Dans le présent débat sur les accommodements, certains
soutiennent – en s'inspirant d'un jugement de la Cour suprême – qu'il
est justifiable d'accorder des accommodements dans la mesure où ils sont
peu coûteux monétairement, et traités au cas par cas. Ils deviendraient
dès lors raisonnables. Cette distinction est oiseuse. En fait, la
qualité première de tels accommodements n'est pas tant d'être
raisonnable que de camoufler leurs coûts réels.
En qualifiant l'accommodement de raisonnable, on entretient l'illusion
que le coût est minime. On cherche à convaincre le citoyen qu'il
surestime le fardeau lorsque l'accommodement crée des brèches dans le
système de valeur auquel il adhère. Que l'insécurité ou la frustration
ne sont pas véritablement un coût, mais une émotion passagère imputable à
l'ignorance. Cette perspective omet une réalité: même minimes, les coûts
s'additionnent. La mise en place d'un régime d'accommodements expose le citoyen
au supplice de la goutte.
Il suffit d'écouter les présentations à la Commission Bouchard-Taylor
pour appréhender cette réalité. N'en déplaise à certains intellectuels
et politiciens, les accommodements sont vécus par plusieurs comme un
instrument de discrimination politique en faveur de petits groupes au
détriment de la masse.
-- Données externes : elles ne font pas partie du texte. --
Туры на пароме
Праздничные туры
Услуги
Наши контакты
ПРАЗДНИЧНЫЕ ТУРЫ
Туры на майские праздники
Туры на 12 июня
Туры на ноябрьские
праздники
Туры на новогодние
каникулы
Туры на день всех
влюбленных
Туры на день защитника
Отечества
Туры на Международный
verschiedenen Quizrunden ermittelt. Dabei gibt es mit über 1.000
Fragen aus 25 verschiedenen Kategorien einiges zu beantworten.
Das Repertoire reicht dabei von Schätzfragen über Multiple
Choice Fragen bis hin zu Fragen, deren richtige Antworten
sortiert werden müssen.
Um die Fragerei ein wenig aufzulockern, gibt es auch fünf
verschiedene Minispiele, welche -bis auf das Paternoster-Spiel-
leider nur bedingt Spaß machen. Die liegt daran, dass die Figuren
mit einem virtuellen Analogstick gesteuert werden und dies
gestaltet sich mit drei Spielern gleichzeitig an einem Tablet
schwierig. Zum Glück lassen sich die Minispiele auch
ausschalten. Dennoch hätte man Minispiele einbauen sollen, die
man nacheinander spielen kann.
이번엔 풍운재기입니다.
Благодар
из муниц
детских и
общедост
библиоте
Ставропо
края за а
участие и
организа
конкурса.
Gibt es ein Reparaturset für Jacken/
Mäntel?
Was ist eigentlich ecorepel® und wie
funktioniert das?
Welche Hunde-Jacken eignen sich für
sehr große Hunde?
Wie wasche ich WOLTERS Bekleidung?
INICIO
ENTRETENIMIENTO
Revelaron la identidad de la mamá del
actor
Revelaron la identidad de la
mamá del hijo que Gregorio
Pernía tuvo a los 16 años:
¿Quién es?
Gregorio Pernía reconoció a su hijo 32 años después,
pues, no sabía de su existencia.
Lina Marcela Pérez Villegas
Même au nom de l'ouverture sociale, bâtir un
régime public d'accommodements pour répondre aux demandes de 1% de la
population devient une recette infaillible pour susciter les
antagonismes.
Qu'est-ce qui fait que les accommodements sont perçus comme coûteux?
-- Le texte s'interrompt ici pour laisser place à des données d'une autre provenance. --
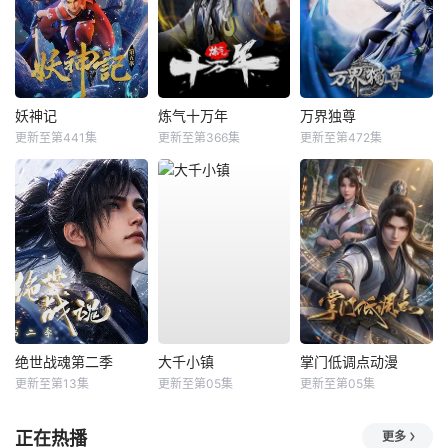
妖神记
炼气十万年
万界独尊
更新至第441集
更新至第366集
更新至第472集
绝世战魂第二季
大千小镇
掌门低调点动漫
更新至第13集
更新至第05集
更新至第05集
正在热播
更多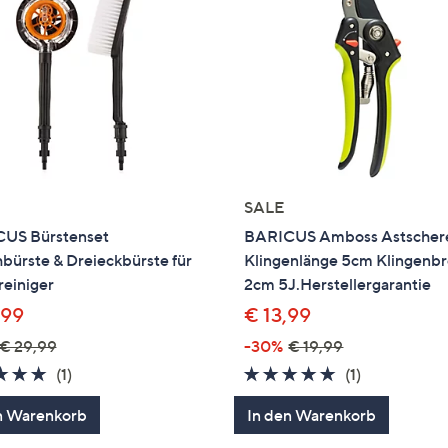
SALE
US Bürstenset
BARICUS Amboss Astscher
bürste & Dreieckbürste für
Klingenlänge 5cm Klingenbr
reiniger
2cm 5J.Herstellergarantie
,99
€ 13,99
€ 29,99
-30%
€ 19,99
5.0
1
5.0
1
(1)
(1)
von
Bewertungen
von
Bewertung
n Warenkorb
In den Warenkorb
5
5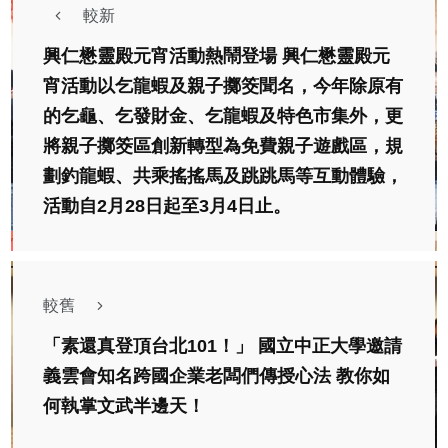
較新
興仁懋靈殿元宵活動熱鬧登場 興仁懋靈殿元
宵活動以乞龍蝦及親子擲筊聞名，今年除原有
的乞龜、乞發財金、乞龍蝦及特色市集外，更
將親子擲筊區創新轉型為免費親子遊戲區，規
劃釣龍蝦、共乘搖搖馬及跳跳馬等互動體驗，
活動自2月28日起至3月4日止。
較舊
「素還真登頂台北101！」 國立中正大學邀請
義雲會知名跨國企業老闆們傳授心法 教你如
何執掌文武半邊天！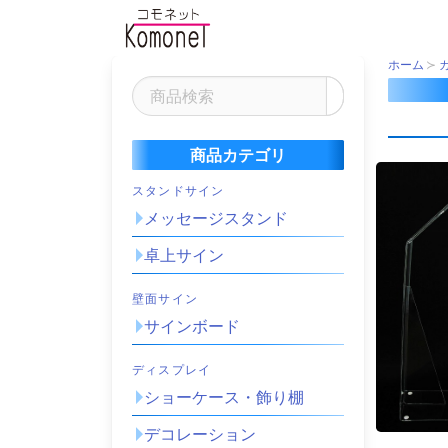
ホーム
商品カテゴリ
スタンドサイン
メッセージスタンド
卓上サイン
壁面サイン
サインボード
ディスプレイ
ショーケース・飾り棚
デコレーション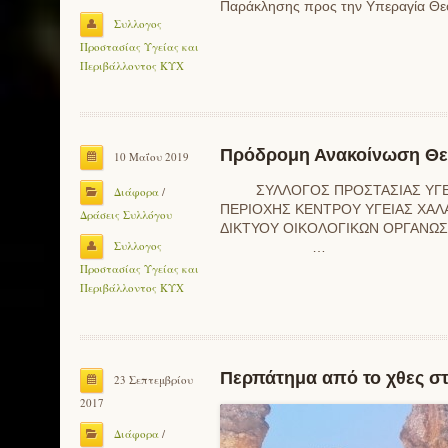
Παράκλησης προς την Υπεραγία Θεο
Συλλογος
Προστασίας Υγείας και
Περιβάλλοντος ΚΥΧ
Πρόδρομη Ανακοίνωση Θε
10 Μαΐου 2019
ΣΥΛΛΟΓΟΣ ΠΡΟΣΤΑΣΙΑΣ ΥΓ
Διάφορα
/
ΠΕΡΙΟΧΗΣ ΚΕΝΤΡΟΥ ΥΓΕΙΑΣ ΧΑ
Δράσεις Συλλόγου
ΔΙΚΤΥΟΥ ΟΙΚΟΛΟΓΙΚΩΝ ΟΡΓΑΝΩΣΕ
Συλλογος
…
Προστασίας Υγείας και
Περιβάλλοντος ΚΥΧ
Περπάτημα από το χθες σ
23 Σεπτεμβρίου
2017
Διάφορα
/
C'est qu'une fois octroyés par l'État, ces accommodements deviennent la
norme. On ne peut s'y soustraire et le citoyen doit les accepter même
s'il les rejette. En somme, ce dernier est frustré que l'État décide à
sa place ce qui est acceptable ou non.
Convaincus d'avoir le don de sagesse, nos élus prennent ainsi parti dans
les affrontements qui divisent la population dans leurs principes les
plus profonds: le port du turban à la GRC, le voile islamique à l'école
publique, etc. Autant d'objets de controverse morale où le législateur
s'accorde le monopole de la raison contre la volonté de larges fractions
de la population.
En réalité, en acceptant l'idée d'accommodements, on rejette l'individu
pour privilégier les groupes. Plutôt qu'à l'égalité des chances pour
tous les individus, on vise à la parité, à l'égalitarisme entre les
groupes religieux et ethniques. Le problème, c'est que pour y parvenir
l'État n'a d'autres choix que de pratiquer la discrimination active et
de promouvoir de force le multiculturalisme.